Statements by Senators

Superannuation

1:52 pm

Photo of Steph Hodgins-MaySteph Hodgins-May (Victoria, Australian Greens) | Hansard source

Gravy burns, burnt coffee and long shifts: my memories of being a 15-year-old hospo worker in Ballarat. Like millions of young Australians, I wasn't just a teenager with a job; I was a worker. And workers deserve to be paid properly. But right now, money young people earn isn't going into their super. It's staying in the bank accounts of billion-dollar corporations like Coles and Woolworths—more than $400 million that should be helping young Australians build their future, instead of building corporate profits. Funny how that works. Maybe it's because supermarket giants donate to Labor and young workers don't.

When Labor and the Liberals team up against the Greens, it's ordinary people who pay the price. This time, it's 500,000 young workers across this country. Labor and the Liberals have decided that if you are under 18, you don't deserve super. And what's their excuse? That most teenagers work fewer than 30 hours a week. Of course they do; they're at school or they're studying. They're doing exactly what every adult tells them to do: get an education and build a future. So why are they being financially punished for it? Why?

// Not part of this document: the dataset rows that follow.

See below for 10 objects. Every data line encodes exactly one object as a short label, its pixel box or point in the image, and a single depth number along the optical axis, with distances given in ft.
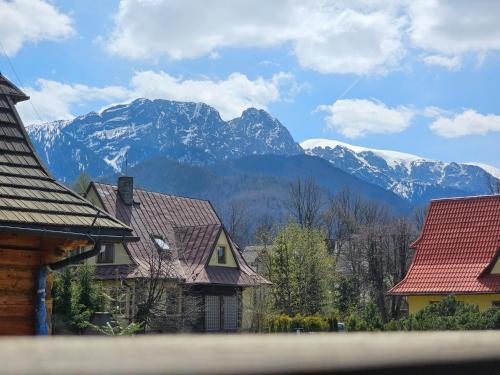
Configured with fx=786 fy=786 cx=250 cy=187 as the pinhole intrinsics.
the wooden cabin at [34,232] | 33.53
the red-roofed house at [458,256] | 105.50
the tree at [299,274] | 151.23
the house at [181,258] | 114.42
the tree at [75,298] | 83.35
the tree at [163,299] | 100.27
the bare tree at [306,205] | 267.18
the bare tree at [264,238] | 172.76
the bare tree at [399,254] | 182.70
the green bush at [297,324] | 118.73
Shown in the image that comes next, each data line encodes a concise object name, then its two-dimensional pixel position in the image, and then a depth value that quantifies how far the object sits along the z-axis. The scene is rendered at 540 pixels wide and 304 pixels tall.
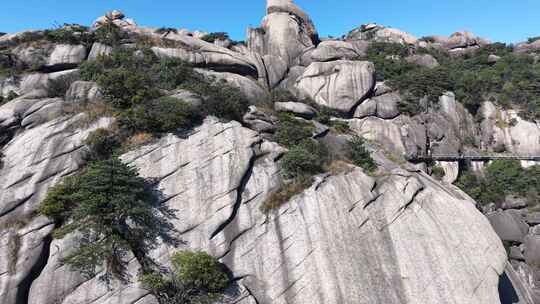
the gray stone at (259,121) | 26.41
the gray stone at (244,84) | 34.55
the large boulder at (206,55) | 38.38
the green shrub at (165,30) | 44.26
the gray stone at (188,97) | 25.08
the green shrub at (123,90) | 24.75
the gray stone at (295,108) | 34.22
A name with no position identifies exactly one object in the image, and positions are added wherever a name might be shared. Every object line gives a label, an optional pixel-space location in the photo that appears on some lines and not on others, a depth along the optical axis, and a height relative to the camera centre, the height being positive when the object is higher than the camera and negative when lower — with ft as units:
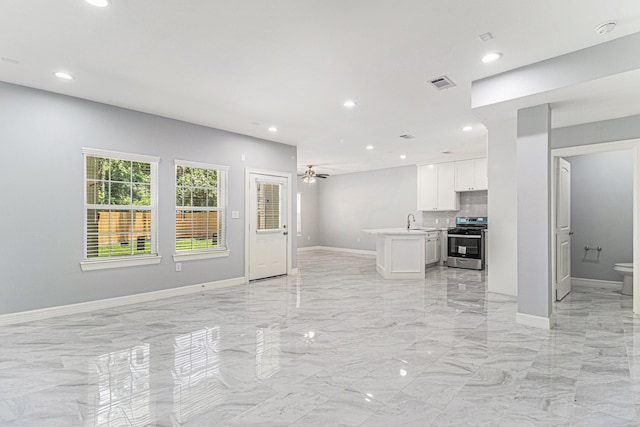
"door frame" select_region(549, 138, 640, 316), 13.26 +1.11
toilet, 15.60 -2.99
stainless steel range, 24.03 -2.24
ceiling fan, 29.71 +3.50
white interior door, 14.75 -0.22
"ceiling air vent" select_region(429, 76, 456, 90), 11.88 +4.87
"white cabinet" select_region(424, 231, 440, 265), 25.17 -2.62
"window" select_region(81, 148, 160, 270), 14.46 +0.29
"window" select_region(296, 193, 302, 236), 36.58 +0.42
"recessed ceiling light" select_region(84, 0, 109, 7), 7.64 +4.97
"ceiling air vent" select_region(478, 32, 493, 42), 8.97 +4.90
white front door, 20.40 -0.74
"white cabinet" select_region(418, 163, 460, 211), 27.32 +2.23
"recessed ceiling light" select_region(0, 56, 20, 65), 10.52 +5.00
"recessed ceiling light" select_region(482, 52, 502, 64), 10.09 +4.90
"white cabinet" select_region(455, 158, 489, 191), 25.58 +3.14
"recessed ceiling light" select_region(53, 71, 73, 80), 11.62 +5.02
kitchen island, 20.88 -2.54
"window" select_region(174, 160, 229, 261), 17.40 +0.27
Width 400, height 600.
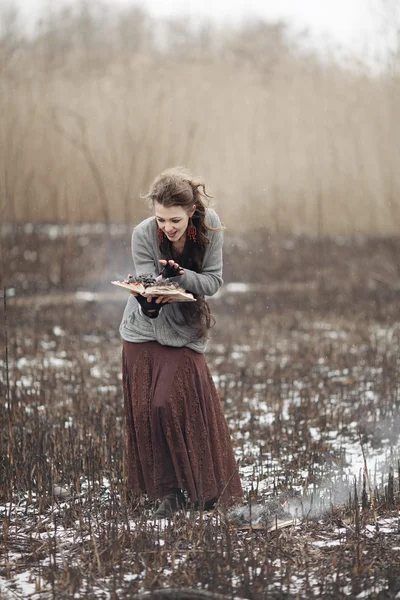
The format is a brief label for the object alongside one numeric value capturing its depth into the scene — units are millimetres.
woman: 7918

Every dollar of super you miss out on when you're young is a dollar that misses out on decades of compound growth. That's not a technicality; that's money taken from young people's futures and handed to big business. The Greens say enough. To every young worker watching this: when you vote for the first time, remember who fought for your future and remember who voted to take money out of your retirement and leave it in corporate profits. Young people deserve super. Corporate giants like Woolies and Coles do not need more help to fill their bank coffers.